▶ [WHAT IS NEEDED]:
Reproduce exactly, from the data that follows, the line with "Accessible Online Gaming**", the line with "### 2) 최소 연결 관계?", and every line that lies between them.

▶ [EXCERPTED DATA]:
☆ ☆ ☆ ☆ ☆
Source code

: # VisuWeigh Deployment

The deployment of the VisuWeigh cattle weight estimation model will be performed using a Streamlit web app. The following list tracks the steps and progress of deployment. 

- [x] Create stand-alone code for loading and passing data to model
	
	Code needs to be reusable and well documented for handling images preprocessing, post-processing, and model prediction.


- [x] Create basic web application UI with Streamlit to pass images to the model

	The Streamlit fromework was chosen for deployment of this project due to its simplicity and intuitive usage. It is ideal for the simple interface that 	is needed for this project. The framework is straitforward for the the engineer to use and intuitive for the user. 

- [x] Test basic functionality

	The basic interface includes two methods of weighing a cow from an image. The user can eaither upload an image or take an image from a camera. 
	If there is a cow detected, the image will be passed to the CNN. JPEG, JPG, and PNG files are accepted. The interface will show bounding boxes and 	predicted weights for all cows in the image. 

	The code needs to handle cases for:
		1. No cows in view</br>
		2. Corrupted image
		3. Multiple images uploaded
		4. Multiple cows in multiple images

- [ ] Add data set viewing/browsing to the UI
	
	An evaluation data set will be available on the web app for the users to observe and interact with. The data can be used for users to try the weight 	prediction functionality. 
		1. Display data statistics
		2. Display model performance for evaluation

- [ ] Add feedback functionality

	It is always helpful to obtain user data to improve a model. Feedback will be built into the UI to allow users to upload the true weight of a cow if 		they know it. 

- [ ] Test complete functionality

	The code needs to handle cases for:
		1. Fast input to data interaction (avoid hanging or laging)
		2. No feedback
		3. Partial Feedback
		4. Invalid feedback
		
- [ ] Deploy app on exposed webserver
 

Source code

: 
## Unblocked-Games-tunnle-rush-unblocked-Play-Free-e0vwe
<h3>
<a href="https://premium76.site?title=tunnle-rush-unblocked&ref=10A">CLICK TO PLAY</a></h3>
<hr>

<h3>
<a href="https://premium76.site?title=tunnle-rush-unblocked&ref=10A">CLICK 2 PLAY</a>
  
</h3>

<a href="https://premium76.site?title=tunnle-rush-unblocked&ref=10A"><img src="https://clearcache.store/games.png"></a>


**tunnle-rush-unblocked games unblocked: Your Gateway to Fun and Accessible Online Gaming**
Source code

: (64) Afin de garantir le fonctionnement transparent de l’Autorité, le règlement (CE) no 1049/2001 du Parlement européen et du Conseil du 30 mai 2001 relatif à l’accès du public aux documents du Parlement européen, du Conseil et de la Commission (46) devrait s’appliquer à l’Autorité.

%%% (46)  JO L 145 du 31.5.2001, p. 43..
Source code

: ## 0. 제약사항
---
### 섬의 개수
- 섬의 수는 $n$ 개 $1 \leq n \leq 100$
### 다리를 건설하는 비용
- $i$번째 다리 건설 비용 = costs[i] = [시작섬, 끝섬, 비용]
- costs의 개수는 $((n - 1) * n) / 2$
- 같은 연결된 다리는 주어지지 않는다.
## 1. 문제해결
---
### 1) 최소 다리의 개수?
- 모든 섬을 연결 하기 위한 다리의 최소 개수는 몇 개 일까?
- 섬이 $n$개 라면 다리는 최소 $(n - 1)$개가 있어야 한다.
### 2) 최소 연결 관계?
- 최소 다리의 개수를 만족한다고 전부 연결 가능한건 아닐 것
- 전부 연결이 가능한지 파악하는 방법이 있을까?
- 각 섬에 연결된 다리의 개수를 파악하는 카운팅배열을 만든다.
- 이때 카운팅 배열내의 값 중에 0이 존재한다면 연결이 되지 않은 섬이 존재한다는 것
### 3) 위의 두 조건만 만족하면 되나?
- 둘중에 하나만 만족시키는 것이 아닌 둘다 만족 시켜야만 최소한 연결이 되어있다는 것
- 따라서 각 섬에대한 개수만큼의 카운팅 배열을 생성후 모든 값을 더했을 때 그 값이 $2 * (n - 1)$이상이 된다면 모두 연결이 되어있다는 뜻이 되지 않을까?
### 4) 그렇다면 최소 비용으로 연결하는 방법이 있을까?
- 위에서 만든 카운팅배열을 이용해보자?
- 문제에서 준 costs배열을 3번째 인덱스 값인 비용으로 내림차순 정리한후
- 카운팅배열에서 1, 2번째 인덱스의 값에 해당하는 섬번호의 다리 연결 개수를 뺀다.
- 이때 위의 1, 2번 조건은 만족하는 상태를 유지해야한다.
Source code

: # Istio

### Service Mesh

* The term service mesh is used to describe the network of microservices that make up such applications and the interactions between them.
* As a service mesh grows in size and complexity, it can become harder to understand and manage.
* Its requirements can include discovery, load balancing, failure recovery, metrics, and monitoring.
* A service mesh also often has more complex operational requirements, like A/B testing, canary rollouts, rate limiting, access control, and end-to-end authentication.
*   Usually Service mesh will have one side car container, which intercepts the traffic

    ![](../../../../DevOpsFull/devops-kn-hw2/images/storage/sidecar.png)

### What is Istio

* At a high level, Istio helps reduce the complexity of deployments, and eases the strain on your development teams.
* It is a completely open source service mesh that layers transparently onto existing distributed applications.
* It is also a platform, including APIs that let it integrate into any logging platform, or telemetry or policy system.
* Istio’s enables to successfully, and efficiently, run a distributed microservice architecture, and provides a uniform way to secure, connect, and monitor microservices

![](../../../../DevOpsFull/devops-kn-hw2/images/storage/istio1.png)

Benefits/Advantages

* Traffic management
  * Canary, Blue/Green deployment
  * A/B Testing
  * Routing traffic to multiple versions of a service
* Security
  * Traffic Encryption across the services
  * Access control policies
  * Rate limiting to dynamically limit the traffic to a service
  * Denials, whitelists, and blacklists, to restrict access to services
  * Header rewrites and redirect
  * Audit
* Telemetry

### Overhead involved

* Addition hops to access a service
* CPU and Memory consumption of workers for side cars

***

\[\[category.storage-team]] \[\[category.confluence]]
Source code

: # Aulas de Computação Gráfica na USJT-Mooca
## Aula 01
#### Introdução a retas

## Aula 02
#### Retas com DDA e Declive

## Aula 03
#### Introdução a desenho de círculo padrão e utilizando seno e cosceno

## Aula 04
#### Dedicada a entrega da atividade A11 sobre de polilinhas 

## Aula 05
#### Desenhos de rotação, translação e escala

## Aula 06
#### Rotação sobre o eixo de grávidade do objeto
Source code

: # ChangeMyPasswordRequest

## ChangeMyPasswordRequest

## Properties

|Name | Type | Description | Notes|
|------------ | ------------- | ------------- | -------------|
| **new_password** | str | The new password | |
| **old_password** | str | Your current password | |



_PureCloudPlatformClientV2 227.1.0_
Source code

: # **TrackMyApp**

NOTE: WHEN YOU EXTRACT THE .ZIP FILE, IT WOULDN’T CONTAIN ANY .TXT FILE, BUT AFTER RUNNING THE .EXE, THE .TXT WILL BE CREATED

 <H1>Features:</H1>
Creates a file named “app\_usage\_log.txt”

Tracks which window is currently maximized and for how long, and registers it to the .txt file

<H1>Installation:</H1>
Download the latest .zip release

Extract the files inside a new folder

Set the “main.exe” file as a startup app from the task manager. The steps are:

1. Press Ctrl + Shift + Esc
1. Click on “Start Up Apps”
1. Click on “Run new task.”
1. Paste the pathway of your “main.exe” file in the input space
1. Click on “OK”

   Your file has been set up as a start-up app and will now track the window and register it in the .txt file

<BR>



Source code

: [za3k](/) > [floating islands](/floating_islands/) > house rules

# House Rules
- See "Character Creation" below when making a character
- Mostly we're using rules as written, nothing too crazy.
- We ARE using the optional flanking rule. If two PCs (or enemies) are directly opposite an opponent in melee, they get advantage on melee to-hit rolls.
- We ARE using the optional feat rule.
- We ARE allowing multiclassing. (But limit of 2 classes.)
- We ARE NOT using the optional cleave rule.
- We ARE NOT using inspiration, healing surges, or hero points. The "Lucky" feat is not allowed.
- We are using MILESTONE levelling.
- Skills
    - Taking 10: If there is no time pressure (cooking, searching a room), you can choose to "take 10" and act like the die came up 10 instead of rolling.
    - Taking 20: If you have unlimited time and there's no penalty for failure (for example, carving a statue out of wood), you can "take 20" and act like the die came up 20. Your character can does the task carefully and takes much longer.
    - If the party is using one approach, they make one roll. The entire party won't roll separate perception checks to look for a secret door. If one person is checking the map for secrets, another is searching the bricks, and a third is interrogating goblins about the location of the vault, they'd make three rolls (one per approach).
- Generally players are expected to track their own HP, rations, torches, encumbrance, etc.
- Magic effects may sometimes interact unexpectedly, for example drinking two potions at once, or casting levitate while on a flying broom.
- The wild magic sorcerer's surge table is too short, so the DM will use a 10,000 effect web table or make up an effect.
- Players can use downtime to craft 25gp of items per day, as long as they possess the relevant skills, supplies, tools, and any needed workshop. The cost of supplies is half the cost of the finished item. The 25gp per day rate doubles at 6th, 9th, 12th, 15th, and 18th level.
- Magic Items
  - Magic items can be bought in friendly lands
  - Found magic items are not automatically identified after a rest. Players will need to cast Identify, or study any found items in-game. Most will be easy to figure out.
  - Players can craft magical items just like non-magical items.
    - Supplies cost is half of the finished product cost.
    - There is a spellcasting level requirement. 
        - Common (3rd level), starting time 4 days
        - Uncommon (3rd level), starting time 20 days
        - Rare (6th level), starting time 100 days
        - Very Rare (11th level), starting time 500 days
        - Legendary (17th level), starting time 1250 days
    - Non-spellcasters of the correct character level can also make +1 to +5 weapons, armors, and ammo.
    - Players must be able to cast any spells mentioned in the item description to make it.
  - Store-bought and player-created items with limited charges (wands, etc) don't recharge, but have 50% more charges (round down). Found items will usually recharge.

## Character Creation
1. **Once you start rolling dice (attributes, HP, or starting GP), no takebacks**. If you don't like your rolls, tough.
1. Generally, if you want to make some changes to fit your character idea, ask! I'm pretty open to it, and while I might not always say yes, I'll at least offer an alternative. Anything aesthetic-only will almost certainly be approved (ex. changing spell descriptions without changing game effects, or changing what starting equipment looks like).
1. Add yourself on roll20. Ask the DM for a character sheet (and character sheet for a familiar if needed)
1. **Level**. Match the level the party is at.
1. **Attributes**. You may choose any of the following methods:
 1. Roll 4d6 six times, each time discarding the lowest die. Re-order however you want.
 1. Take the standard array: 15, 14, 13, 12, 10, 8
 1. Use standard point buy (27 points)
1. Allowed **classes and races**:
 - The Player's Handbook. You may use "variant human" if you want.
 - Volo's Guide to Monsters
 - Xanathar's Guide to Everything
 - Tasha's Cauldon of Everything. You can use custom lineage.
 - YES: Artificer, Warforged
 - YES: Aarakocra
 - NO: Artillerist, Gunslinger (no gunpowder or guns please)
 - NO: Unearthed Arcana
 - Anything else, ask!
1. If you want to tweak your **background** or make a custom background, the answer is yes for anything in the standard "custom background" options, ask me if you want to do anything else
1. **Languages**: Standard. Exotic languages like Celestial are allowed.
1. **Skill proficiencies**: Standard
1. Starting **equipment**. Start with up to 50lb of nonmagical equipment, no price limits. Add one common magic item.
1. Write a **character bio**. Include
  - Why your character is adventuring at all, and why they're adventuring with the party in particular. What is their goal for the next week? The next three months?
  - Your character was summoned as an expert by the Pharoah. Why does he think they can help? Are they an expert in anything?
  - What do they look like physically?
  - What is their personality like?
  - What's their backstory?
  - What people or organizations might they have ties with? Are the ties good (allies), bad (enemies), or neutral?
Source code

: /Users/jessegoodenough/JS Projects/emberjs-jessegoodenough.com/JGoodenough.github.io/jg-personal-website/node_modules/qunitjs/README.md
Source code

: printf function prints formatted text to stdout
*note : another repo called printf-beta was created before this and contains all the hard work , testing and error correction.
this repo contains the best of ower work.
☆ ☆ ☆ ☆ ☆
▶ [SOLUTION]:
**tunnle-rush-unblocked games unblocked: Your Gateway to Fun and Accessible Online Gaming**
Source code

: (64) Afin de garantir le fonctionnement transparent de l’Autorité, le règlement (CE) no 1049/2001 du Parlement européen et du Conseil du 30 mai 2001 relatif à l’accès du public aux documents du Parlement européen, du Conseil et de la Commission (46) devrait s’appliquer à l’Autorité.

%%% (46)  JO L 145 du 31.5.2001, p. 43..
Source code

: ## 0. 제약사항
---
### 섬의 개수
- 섬의 수는 $n$ 개 $1 \leq n \leq 100$
### 다리를 건설하는 비용
- $i$번째 다리 건설 비용 = costs[i] = [시작섬, 끝섬, 비용]
- costs의 개수는 $((n - 1) * n) / 2$
- 같은 연결된 다리는 주어지지 않는다.
## 1. 문제해결
---
### 1) 최소 다리의 개수?
- 모든 섬을 연결 하기 위한 다리의 최소 개수는 몇 개 일까?
- 섬이 $n$개 라면 다리는 최소 $(n - 1)$개가 있어야 한다.
### 2) 최소 연결 관계?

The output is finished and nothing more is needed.